5. Desert Fury (1947, Lewis Allen) Slightly Erotic Thriller / Film Noir 



Paula (Lizabeth Scott), the young daughter of casino owner Fritzy Haller (Mary Astor) fells for middle age gambler Eddie Bendix (Burt Lancaster)... Soon she finds he had some sort of involvement in the past with her own mother...
Is the most shocking movie I've found in 1947, because like I said is slightly erotic, but I should have said HOMO erotic... is not overtly gay, old people won't notice that's for sure... (I don't know how though? with lines like, Burt Lancasters: "I wanna feel all that Desert Fury in my ass...mmmm Swell")
From this year there's a well-known homo erotic mainstream short called Fireworks (1947, Kenneth Anger), very scandalous at the time (the director was put in jail. Shame on you and your ignorant communist round table witch hunt, senator McArthur!!!) 
But that movie was just a short, and a gigantic piece of experimental shit. This is a AAA produced by Hal Wallis (the man behind Casablanca), distributed by Paramount, shot in technicolor (Every frame of it, screams: Expensive!) and it's good!!!



It's a Noir Melodrama, but the love triangle here seems to be established between the girl and two boys... Wait that's what usually happens in a Noir... yeah well, here the boys are fucking each other!!! 
And if that's not enough there's something between the mother and the daughter too: holy shit!... In any case for many reasons is definitely a unique Film Noir.
####
§ **What you are asked to do**
Retype the passage of the Desert Fury review that begins at the words "5. Desert Fury" and stops after the words "hunt, senator McArthur!!!)".

[Dataset entries]
####
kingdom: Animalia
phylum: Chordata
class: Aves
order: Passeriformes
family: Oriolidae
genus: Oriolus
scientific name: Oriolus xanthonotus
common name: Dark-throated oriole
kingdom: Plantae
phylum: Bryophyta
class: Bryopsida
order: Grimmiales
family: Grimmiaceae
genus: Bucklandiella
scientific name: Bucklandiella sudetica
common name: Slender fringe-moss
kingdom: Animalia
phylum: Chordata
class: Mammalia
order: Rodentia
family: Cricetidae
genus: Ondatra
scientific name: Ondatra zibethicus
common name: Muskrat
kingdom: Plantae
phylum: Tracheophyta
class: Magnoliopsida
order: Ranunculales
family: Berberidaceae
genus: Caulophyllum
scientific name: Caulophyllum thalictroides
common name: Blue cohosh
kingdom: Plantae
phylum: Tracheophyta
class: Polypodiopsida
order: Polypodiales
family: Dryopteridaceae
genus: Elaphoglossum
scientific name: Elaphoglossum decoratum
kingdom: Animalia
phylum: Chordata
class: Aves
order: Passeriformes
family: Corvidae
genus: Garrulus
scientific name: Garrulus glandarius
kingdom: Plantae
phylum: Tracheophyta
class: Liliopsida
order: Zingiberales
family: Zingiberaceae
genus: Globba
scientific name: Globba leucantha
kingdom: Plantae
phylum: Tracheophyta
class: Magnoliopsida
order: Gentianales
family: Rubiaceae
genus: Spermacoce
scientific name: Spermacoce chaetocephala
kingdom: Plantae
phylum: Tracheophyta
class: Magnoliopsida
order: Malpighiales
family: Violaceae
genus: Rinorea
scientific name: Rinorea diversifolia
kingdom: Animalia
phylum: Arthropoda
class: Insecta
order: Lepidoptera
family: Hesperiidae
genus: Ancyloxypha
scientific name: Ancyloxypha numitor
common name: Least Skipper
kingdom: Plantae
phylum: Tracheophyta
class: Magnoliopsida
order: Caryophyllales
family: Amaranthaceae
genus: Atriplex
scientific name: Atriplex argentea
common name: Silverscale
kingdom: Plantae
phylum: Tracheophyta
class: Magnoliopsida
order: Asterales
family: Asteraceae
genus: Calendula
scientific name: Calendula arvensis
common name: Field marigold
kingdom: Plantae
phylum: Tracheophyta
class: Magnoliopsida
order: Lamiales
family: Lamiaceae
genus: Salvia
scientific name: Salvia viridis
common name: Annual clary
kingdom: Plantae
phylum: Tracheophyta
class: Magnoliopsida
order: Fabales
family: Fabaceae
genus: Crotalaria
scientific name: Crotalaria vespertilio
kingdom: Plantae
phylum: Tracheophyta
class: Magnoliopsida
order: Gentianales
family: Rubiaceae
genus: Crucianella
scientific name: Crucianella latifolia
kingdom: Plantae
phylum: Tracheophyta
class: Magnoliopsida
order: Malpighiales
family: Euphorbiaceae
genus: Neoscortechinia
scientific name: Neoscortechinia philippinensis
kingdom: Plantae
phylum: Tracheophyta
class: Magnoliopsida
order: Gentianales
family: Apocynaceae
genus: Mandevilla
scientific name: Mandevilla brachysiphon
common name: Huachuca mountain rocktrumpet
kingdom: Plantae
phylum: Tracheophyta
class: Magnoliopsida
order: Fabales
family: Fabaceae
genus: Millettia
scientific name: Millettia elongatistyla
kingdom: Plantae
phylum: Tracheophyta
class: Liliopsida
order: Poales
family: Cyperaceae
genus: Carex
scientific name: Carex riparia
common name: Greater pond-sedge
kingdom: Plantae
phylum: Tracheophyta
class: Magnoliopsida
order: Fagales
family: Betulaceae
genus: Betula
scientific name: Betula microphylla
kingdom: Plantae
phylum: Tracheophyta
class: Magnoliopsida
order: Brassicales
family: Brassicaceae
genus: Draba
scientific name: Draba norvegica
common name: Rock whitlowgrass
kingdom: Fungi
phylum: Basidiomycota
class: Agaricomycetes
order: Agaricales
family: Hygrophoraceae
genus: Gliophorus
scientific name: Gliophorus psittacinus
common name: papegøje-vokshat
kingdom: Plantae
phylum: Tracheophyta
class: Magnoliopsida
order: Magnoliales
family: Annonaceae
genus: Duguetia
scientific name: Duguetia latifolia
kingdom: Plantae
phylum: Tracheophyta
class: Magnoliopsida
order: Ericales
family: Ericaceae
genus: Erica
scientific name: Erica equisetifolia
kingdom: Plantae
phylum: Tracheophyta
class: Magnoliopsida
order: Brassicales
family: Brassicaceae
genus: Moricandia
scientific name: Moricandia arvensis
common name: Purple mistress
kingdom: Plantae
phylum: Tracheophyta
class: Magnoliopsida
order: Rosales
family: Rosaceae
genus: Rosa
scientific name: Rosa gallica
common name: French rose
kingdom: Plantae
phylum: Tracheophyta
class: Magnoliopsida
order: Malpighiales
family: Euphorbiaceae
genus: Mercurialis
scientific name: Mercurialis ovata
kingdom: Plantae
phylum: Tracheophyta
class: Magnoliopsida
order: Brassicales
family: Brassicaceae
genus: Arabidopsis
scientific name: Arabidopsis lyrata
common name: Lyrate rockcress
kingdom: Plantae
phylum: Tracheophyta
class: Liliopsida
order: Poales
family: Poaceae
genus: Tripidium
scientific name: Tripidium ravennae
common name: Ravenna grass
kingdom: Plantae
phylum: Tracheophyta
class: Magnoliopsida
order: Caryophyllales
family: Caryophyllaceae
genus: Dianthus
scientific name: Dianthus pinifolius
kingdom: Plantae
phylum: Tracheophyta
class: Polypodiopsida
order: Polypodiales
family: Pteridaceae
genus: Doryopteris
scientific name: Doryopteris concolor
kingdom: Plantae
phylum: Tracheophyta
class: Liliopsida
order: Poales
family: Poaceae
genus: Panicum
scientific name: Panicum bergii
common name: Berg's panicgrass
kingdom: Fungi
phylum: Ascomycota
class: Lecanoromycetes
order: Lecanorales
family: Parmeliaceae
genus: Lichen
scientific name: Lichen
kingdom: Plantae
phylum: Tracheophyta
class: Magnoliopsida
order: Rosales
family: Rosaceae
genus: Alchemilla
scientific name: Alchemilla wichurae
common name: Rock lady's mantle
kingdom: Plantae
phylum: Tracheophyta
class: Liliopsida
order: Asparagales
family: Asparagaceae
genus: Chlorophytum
####
§ **Answer below**
5. Desert Fury (1947, Lewis Allen) Slightly Erotic Thriller / Film Noir 



Paula (Lizabeth Scott), the young daughter of casino owner Fritzy Haller (Mary Astor) fells for middle age gambler Eddie Bendix (Burt Lancaster)... Soon she finds he had some sort of involvement in the past with her own mother...
Is the most shocking movie I've found in 1947, because like I said is slightly erotic, but I should have said HOMO erotic... is not overtly gay, old people won't notice that's for sure... (I don't know how though? with lines like, Burt Lancasters: "I wanna feel all that Desert Fury in my ass...mmmm Swell")
From this year there's a well-known homo erotic mainstream short called Fireworks (1947, Kenneth Anger), very scandalous at the time (the director was put in jail. Shame on you and your ignorant communist round table witch hunt, senator McArthur!!!)